Deixem a ortografia em paz
Publicado originalmente no jornal Correio Braziliense em 09/05/2014
por Jaime Pinsky
Do Senado, duas notícias, uma boa e outra má. A boa: parece que temos senadores preocupados com o ensino de português. A má: querem alterar outra vez nossa ortografia, agora radicalmente, com a esperança de que, com isso, alunos possam obter melhores resultados na aprendizagem da língua. Criaram até uma comissão, com o objetivo de aplicar o acordo ortográfico (o mesmo que, na prática, já está em vigor), e para fazer com que “se escreva como se fala”. Além de não ser boa, a ideia é impraticável. Fico curioso a respeito de como vai se escrever, por exemplo, aquilo que na ortografia atual é denominada Estação das Barcas (lá na Praça Mauá, no Rio de Janeiro). Para “fazer justiça” à pronúncia, deveríamos grafar “Ijtação daj Barcaj” ou Ixtação dax Barcax”? Fora do Rio, talvez “Istação”, ou ainda “Stação”, como muita gente fala, já que poucos dizem “estação”, além dos curitibanos…
E como redigir o quarto mês do ano? “Abriu”, como dizem muitos brasileiros, “abril”, como diriam alguns gaúchos, ou “abrir”, como parte dos paulistas, mineiros, paranaenses e outros pronunciam? Cabe ao leitor pensar em outros exemplos.

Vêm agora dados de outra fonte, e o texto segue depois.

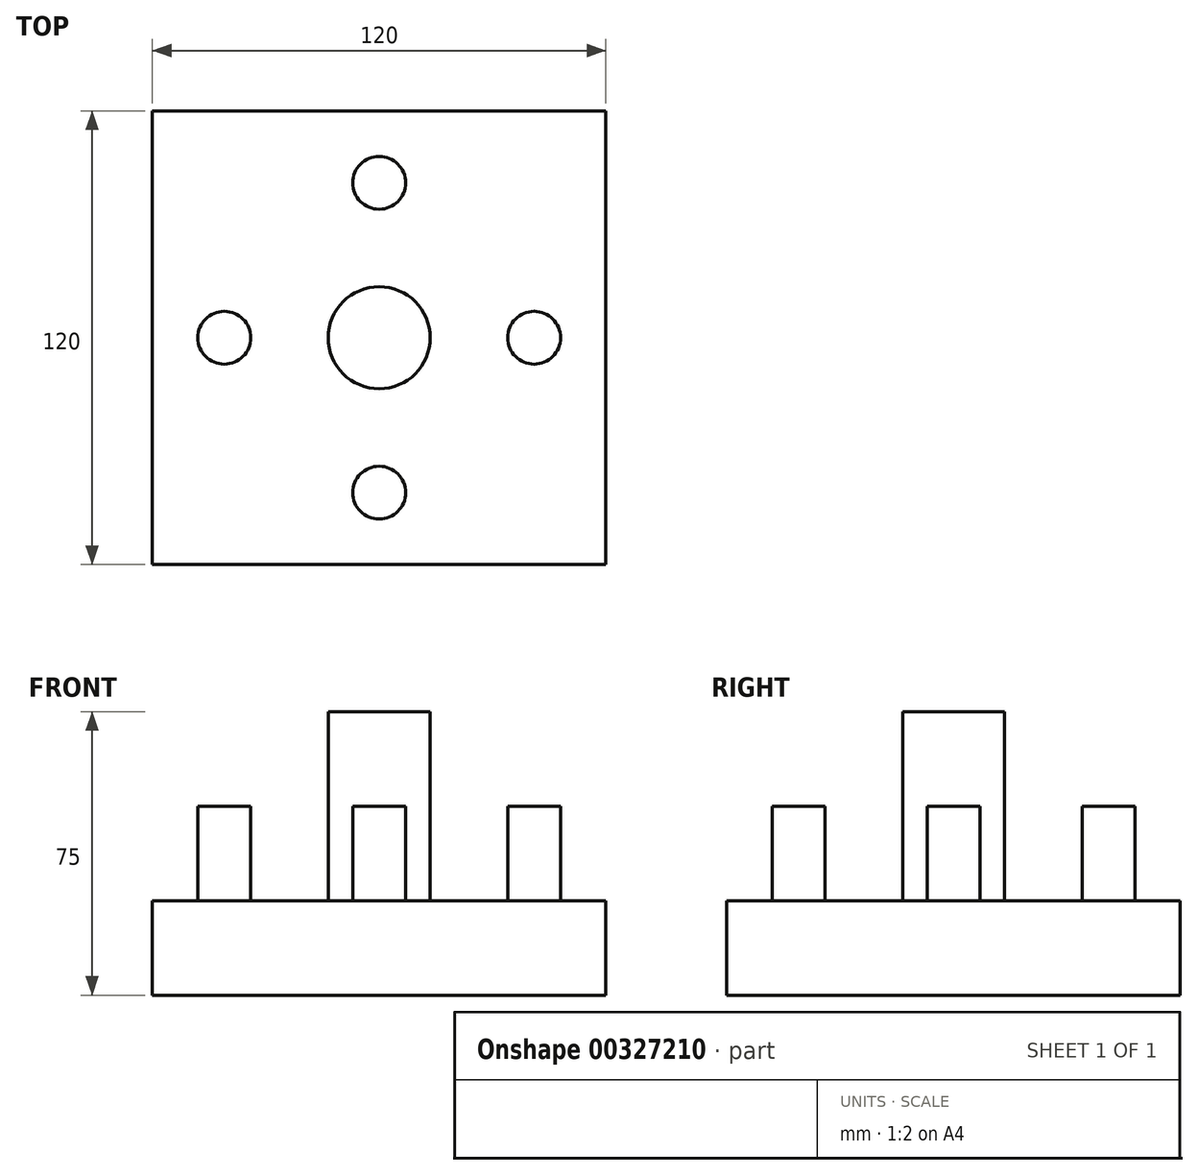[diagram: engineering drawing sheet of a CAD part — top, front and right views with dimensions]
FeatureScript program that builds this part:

Pesquisas excelentes, feitas por linguistas sérios (Thais Cristófaro, Ataliba Castilho, Stella Maris Bortoni, entre muitos outros) têm mostrado enorme variação linguística até no chamado português culto. Qual seria, pois, o ponto de partida oral, para sua suposta reprodução em texto escrito? Obrigar todos a pronunciar as palavras de uma só maneira, ou ter uma infinidade de representações gráficas para diferentes expressões fonéticas?
Mas isso não é tudo. Como costuma lembrar Carlos Alberto Faraco, a língua escrita não é mero reflexo da língua falada: ambas constituem meios autônomos de manifestação do saber linguístico. A ortografia é uma representação abstrata e convencional da língua. E é fundamental que o sistema ortográfico seja estável e que, independentemente da variação na fala, haja uma única representação gráfica por palavra. Do contrário, não teríamos como reconhecer palavras que fossem escritas em outro tempo (ou até em outro espaço). Seria o caos.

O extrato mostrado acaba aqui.